(Collected data entries)
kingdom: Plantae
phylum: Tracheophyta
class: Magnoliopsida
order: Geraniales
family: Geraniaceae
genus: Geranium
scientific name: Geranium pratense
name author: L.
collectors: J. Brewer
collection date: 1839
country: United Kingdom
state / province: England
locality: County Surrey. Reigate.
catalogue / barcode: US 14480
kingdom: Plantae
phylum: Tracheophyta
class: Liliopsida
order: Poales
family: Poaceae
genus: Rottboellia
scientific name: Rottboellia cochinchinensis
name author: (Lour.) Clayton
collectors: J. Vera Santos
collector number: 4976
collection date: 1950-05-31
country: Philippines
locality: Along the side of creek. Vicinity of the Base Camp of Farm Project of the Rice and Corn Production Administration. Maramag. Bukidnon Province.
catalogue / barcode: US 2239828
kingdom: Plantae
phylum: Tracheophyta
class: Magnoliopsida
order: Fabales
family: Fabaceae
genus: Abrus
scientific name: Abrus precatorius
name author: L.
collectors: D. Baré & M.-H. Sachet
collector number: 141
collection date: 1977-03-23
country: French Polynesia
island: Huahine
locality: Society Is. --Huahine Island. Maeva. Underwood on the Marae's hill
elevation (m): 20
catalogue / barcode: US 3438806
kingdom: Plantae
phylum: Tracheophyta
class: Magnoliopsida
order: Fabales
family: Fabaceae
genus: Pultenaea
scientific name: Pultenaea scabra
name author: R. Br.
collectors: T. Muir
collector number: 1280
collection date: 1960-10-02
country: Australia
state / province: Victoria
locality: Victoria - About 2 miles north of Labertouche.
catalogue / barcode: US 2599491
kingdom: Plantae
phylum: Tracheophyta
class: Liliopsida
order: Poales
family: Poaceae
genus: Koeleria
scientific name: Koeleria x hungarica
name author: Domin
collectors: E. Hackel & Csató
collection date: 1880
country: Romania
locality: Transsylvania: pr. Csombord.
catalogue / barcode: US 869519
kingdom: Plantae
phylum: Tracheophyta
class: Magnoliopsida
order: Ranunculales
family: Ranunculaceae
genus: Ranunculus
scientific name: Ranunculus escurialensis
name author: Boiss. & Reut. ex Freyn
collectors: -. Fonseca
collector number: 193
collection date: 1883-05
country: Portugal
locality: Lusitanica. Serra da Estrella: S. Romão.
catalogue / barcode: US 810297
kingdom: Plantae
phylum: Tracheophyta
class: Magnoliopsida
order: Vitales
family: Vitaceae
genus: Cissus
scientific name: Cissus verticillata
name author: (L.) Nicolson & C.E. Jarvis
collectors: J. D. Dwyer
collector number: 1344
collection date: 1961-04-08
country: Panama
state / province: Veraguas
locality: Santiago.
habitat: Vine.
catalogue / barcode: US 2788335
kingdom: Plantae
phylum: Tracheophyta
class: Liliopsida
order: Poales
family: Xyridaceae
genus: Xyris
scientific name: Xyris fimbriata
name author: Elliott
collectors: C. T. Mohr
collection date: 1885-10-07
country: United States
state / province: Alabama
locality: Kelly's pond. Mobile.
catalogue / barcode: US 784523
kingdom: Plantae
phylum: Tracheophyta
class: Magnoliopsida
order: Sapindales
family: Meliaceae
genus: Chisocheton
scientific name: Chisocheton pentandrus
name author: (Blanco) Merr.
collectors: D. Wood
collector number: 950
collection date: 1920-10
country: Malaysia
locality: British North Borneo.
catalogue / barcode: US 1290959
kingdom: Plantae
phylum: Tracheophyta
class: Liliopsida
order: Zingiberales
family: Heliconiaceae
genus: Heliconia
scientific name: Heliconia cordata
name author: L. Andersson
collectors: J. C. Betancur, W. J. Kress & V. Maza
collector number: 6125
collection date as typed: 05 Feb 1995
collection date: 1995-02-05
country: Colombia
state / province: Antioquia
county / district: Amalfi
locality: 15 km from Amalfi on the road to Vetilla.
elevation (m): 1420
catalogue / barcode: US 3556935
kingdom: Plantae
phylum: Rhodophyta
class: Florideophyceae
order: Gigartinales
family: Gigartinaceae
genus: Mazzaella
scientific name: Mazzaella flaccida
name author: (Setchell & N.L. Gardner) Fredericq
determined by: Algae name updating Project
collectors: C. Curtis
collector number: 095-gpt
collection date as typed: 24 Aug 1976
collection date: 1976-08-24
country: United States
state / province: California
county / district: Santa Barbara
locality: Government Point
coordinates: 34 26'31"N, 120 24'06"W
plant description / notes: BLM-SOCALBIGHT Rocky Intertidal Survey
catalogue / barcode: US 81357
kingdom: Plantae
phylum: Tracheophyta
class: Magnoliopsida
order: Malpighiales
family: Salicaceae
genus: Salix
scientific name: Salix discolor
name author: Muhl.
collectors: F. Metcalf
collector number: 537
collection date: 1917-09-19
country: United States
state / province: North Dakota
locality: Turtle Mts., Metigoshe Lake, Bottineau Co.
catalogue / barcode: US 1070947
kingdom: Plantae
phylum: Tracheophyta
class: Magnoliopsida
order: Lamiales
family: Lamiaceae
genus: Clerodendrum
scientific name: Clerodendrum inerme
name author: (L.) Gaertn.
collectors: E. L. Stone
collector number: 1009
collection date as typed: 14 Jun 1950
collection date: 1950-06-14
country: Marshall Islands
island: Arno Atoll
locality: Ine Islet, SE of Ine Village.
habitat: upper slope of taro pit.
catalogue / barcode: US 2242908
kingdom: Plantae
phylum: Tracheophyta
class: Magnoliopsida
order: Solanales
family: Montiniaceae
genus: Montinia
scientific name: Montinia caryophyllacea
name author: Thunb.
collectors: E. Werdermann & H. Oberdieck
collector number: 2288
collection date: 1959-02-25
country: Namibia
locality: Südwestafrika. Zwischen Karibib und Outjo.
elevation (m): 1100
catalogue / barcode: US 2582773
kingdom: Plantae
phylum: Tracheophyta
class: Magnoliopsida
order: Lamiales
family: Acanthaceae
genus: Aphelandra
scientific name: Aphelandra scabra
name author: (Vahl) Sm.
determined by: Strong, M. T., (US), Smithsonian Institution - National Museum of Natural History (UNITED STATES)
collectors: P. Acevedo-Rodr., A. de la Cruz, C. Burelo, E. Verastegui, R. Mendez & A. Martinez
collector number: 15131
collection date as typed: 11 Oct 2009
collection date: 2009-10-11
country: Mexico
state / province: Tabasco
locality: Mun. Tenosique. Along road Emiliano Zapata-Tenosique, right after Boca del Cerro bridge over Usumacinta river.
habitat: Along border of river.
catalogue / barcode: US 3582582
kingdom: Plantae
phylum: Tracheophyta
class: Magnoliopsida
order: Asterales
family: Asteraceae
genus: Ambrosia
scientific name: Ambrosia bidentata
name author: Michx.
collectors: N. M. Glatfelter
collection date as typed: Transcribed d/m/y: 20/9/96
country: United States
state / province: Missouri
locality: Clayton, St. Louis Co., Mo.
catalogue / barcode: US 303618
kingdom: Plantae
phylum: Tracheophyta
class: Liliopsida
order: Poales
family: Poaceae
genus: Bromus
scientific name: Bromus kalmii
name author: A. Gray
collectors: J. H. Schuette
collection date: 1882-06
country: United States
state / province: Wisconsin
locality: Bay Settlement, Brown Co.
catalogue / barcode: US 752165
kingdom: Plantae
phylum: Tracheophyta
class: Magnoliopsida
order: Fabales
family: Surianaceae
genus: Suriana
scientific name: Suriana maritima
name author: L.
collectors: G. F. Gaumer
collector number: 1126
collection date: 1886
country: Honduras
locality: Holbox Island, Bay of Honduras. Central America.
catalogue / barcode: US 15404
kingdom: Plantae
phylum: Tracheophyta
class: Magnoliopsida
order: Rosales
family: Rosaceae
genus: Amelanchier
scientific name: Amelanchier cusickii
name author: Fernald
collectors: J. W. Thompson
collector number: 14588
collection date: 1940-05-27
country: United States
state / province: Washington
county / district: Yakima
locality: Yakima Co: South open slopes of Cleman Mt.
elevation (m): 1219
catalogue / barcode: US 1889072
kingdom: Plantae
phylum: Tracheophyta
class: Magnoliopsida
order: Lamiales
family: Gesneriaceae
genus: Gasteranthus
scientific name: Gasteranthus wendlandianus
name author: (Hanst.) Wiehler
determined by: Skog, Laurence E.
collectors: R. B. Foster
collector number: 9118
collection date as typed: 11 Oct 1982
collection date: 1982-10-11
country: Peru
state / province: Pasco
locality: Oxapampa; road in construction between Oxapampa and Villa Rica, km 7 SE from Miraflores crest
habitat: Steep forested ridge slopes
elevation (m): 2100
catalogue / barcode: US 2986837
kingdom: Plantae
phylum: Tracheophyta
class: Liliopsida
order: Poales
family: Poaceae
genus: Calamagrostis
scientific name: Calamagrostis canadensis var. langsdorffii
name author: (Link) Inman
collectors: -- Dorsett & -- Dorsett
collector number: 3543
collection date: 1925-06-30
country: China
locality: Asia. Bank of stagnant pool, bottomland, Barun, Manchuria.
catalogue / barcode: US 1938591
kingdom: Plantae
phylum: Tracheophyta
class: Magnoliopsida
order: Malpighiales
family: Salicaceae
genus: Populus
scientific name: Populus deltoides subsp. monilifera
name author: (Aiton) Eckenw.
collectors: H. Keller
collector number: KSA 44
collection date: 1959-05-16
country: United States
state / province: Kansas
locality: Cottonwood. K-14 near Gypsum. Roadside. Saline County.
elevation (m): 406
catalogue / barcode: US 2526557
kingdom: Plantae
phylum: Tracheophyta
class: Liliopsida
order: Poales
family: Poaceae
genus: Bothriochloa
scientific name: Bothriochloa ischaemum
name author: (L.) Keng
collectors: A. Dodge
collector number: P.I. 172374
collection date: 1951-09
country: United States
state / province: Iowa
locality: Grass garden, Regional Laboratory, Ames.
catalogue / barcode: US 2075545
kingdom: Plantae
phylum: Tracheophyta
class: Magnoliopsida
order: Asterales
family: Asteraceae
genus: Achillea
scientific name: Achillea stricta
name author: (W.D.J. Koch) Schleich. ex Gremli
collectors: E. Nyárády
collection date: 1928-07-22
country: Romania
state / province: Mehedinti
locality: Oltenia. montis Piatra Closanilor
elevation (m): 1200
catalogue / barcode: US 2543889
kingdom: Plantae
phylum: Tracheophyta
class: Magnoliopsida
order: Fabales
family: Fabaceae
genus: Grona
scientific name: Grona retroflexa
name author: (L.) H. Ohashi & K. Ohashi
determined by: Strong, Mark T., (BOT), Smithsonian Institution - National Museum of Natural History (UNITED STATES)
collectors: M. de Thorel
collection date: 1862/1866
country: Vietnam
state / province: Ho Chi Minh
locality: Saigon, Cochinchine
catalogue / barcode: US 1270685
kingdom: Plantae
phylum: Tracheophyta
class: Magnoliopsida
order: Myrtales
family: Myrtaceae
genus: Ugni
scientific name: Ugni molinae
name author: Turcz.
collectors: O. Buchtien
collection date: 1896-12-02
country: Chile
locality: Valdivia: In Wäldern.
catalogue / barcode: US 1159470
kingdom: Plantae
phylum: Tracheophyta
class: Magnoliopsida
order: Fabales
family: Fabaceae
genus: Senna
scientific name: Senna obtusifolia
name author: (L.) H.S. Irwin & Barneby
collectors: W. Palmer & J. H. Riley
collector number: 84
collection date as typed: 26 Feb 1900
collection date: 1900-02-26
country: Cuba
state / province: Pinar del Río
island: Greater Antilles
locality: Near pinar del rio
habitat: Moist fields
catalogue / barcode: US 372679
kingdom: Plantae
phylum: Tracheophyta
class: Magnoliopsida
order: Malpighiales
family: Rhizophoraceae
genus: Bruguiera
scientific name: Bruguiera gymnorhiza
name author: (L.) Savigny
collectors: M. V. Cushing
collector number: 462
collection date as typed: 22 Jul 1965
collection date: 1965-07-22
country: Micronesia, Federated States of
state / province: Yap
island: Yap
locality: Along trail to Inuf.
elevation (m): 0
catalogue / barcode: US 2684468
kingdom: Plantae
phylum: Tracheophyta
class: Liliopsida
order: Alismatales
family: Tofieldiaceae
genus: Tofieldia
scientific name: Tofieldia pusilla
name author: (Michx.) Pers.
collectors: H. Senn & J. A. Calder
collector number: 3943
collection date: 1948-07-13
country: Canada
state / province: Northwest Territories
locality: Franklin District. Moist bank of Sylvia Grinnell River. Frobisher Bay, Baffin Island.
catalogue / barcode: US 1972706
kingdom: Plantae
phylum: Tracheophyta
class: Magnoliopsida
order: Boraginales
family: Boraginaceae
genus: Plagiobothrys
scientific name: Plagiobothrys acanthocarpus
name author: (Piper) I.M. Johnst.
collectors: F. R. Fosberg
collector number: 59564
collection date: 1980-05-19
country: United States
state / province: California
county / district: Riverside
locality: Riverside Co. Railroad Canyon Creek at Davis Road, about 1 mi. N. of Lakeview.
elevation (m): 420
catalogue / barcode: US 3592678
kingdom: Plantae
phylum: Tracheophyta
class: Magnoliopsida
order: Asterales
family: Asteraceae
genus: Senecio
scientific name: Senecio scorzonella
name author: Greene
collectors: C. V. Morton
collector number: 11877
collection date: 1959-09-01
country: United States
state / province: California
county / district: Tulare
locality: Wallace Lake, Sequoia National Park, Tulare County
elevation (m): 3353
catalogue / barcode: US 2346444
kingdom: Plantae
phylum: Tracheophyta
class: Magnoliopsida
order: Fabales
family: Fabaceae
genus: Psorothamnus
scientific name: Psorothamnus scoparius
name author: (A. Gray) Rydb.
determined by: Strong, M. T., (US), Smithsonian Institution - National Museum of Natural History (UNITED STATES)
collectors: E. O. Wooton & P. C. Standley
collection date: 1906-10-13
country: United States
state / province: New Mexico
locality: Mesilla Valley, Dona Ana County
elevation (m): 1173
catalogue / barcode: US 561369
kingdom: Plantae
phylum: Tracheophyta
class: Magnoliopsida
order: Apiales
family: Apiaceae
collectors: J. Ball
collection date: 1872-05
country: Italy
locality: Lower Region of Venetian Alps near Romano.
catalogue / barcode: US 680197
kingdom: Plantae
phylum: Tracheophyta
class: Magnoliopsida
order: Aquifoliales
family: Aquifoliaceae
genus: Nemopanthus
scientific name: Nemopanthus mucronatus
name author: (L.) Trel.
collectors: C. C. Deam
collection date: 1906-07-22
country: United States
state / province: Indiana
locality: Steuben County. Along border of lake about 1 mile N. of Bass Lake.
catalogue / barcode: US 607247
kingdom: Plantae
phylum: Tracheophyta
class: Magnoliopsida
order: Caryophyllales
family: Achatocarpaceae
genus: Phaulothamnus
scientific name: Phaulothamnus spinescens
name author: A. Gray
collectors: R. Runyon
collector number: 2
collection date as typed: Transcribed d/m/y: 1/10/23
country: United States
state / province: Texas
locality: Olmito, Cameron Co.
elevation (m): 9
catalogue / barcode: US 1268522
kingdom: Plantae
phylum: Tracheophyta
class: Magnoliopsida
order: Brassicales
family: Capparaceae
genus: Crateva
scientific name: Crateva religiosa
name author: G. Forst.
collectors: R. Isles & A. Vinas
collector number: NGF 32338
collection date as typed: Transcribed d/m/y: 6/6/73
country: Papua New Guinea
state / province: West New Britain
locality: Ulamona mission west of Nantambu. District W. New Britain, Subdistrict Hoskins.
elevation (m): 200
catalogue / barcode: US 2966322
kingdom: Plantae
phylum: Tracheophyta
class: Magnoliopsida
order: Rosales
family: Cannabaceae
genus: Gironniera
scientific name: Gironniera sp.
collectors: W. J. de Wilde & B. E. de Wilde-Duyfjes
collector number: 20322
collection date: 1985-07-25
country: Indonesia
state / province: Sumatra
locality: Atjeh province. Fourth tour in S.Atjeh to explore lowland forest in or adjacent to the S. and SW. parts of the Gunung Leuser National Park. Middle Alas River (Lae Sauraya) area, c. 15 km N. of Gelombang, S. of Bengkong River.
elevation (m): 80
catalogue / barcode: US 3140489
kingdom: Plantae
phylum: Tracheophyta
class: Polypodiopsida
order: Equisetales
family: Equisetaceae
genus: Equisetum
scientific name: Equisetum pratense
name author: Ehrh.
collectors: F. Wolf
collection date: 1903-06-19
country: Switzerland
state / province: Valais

**AIM**
Copy out the lines of the entries above from the line with "phylum: Rhodophyta" to the line with "collectors: E. Werdermann & H. Oberdieck", including both of those lines.

**CORRECT OUTPUT**
phylum: Rhodophyta
class: Florideophyceae
order: Gigartinales
family: Gigartinaceae
genus: Mazzaella
scientific name: Mazzaella flaccida
name author: (Setchell & N.L. Gardner) Fredericq
determined by: Algae name updating Project
collectors: C. Curtis
collector number: 095-gpt
collection date as typed: 24 Aug 1976
collection date: 1976-08-24
country: United States
state / province: California
county / district: Santa Barbara
locality: Government Point
coordinates: 34 26'31"N, 120 24'06"W
plant description / notes: BLM-SOCALBIGHT Rocky Intertidal Survey
catalogue / barcode: US 81357
kingdom: Plantae
phylum: Tracheophyta
class: Magnoliopsida
order: Malpighiales
family: Salicaceae
genus: Salix
scientific name: Salix discolor
name author: Muhl.
collectors: F. Metcalf
collector number: 537
collection date: 1917-09-19
country: United States
state / province: North Dakota
locality: Turtle Mts., Metigoshe Lake, Bottineau Co.
catalogue / barcode: US 1070947
kingdom: Plantae
phylum: Tracheophyta
class: Magnoliopsida
order: Lamiales
family: Lamiaceae
genus: Clerodendrum
scientific name: Clerodendrum inerme
name author: (L.) Gaertn.
collectors: E. L. Stone
collector number: 1009
collection date as typed: 14 Jun 1950
collection date: 1950-06-14
country: Marshall Islands
island: Arno Atoll
locality: Ine Islet, SE of Ine Village.
habitat: upper slope of taro pit.
catalogue / barcode: US 2242908
kingdom: Plantae
phylum: Tracheophyta
class: Magnoliopsida
order: Solanales
family: Montiniaceae
genus: Montinia
scientific name: Montinia caryophyllacea
name author: Thunb.
collectors: E. Werdermann & H. Oberdieck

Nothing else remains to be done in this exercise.